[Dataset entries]
++++++++++++++++++++
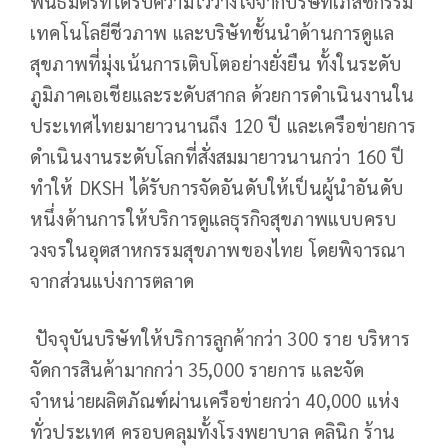
พันธมิตรที่ได้รับความไว้วางใจจากบริษัทเภสัชกรรม
เทคโนโลยีชีวภาพ และบริษัทชั้นนำด้านการดูแล
สุขภาพที่มุ่งเน้นการเติบโตอย่างยั่งยืน ทั้งในระดับ
ภูมิภาคเอเชียและระดับสากล ด้วยการดำเนินงานใน
ประเทศไทยมายาวนานถึง 120 ปี และเครือข่ายการ
ดำเนินงานระดับโลกที่สั่งสมมายาวนานกว่า 160 ปี
ทำให้ DKSH ได้รับการจัดอันดับให้เป็นผู้นำอันดับ
หนึ่งด้านการให้บริการดูแลธุรกิจสุขภาพแบบครบ
วงจรในอุตสาหกรรมสุขภาพของไทย โดยพิจารณา
จากส่วนแบ่งการตลาด
ปัจจุบันบริษัทให้บริการลูกค้ากว่า 300 ราย บริหาร
จัดการสินค้ามากกว่า 35,000 รายการ และจัด
จำหน่ายผลิตภัณฑ์ผ่านเครือข่ายกว่า 40,000 แห่ง
ทั่วประเทศ ครอบคลุมทั้งโรงพยาบาล คลินิก ร้าน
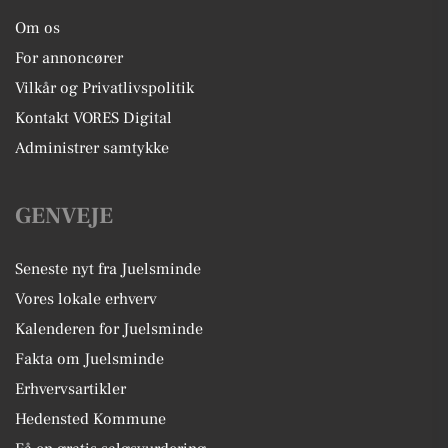
Om os
For annoncører
Vilkår og Privatlivspolitik
Kontakt VORES Digital
Administrer samtykke
GENVEJE
Seneste nyt fra Juelsminde
Vores lokale erhverv
Kalenderen for Juelsminde
Fakta om Juelsminde
Erhvervsartikler
Hedensted Kommune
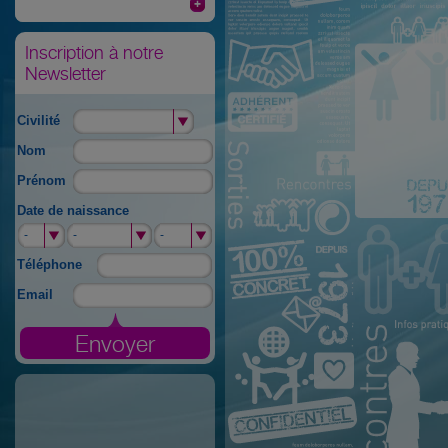
Inscription à notre
Newsletter
Civilité
Nom
Prénom
Date de naissance
-
-
-
-
-
-
Téléphone
Email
++++++++++++++++++++
What to do: Give the lines exactly, from the first line of the entries to the line with "Administrer samtykke", both ends included. Skip the pictures.

Answer to the problem:
พันธมิตรที่ได้รับความไว้วางใจจากบริษัทเภสัชกรรม
เทคโนโลยีชีวภาพ และบริษัทชั้นนำด้านการดูแล
สุขภาพที่มุ่งเน้นการเติบโตอย่างยั่งยืน ทั้งในระดับ
ภูมิภาคเอเชียและระดับสากล ด้วยการดำเนินงานใน
ประเทศไทยมายาวนานถึง 120 ปี และเครือข่ายการ
ดำเนินงานระดับโลกที่สั่งสมมายาวนานกว่า 160 ปี
ทำให้ DKSH ได้รับการจัดอันดับให้เป็นผู้นำอันดับ
หนึ่งด้านการให้บริการดูแลธุรกิจสุขภาพแบบครบ
วงจรในอุตสาหกรรมสุขภาพของไทย โดยพิจารณา
จากส่วนแบ่งการตลาด
ปัจจุบันบริษัทให้บริการลูกค้ากว่า 300 ราย บริหาร
จัดการสินค้ามากกว่า 35,000 รายการ และจัด
จำหน่ายผลิตภัณฑ์ผ่านเครือข่ายกว่า 40,000 แห่ง
ทั่วประเทศ ครอบคลุมทั้งโรงพยาบาล คลินิก ร้าน
Om os
For annoncører
Vilkår og Privatlivspolitik
Kontakt VORES Digital
Administrer samtykke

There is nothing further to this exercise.